Difendendo gli ebrei italiani, difendendo i cattolici italiani e ciò che resta delle loro organizzazioni, noi difendiamo gli interessi ed i diritti più elementari alla vita, al lavoro, alla libertà, di tutto il popolo. Unendoci tutti, cattolici e non cattolici, ebrei e non ebrei, in questa lotta per i più sacri diritti atrocemente calpestati del nostro popolo, noi neutralizzeremo l’azione fascista di divisione e lavoreremo per opporre vittoriosamente il popolo unito alla dittatura fascista che lo insanguina e lo affama; noi difenderemo vittoriosamente la pace contro le guerre d’aggressione che conduce la dittatura fascista e contro la sua complicità con l’hitlerismo nella politica che proprio in questi giorni minaccia di scatenare una nuova guerra mondiale.

Difendendo gli ebrei boicottati, insultati, umiliati, sferzati a sangue dalla furia razzista del regime, noi difenderemo il patrimonio di civiltà del popolo italiano; impediremo che questo patrimonio venga completamente sommerso dalla barbarie fascista, che si vede costretta a cercare dei precedenti “giustificativi” nei secoli più oscuri del Medioevo.

Dobbiamo difendere i diritti inalienabili degli ebrei italiani, come cittadini italiani uguali a tutti gli altri, in Italia e sul terreno internazionale. In quest’ultimo campo, possiamo registrare un primo successo. Il segretario permanente della conferenza di Evian - la quale non aveva riconosciuto in pieno l’importanza del problema dei rifugiati italiani - ha deciso recentemente di riesaminare il problema, alla luce del fatto nuovo creato dal neo razzismo fascista.
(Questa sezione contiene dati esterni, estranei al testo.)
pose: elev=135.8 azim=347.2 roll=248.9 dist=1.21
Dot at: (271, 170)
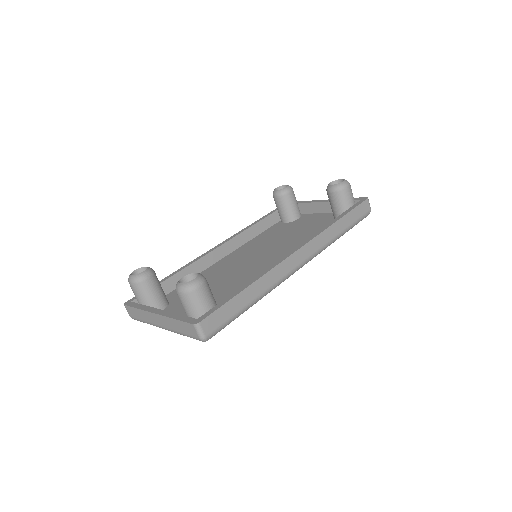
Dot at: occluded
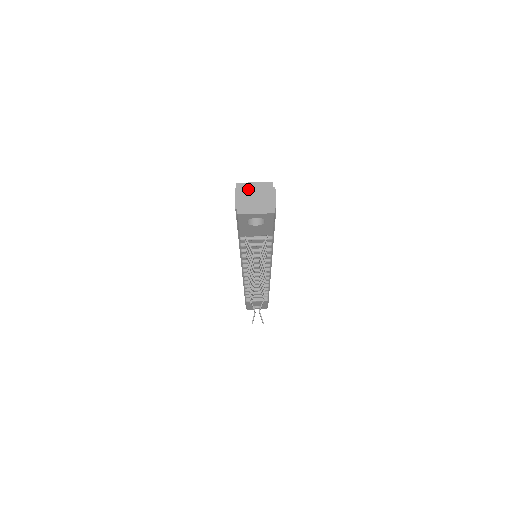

Durante la sessione attuale del consiglio della Società delle nazioni, una delegazione della democrazia italiana sarà ricevuta dai vari organismi competenti di Ginevra, ai quali chiederà che le più serie misure di tutela siano prese in favore degli ebrei e di tutti i rifugiati politici italiani.

La difesa degli ebrei e delle residue organizzazioni cattoliche è un aspetto importante della lotta del popolo contro le aggressioni in corso del fascismo in Spagna e in Etiopia; contro la nuova guerra mondiale che l’asse fascista sta per scatenare; è un aspetto della nostra lotta per la disfatta del fascismo e per la conquista della pace e della libertà in Italia, affinché il nostro paese torni ad essere un fattore di civiltà e di progresso nel mondo.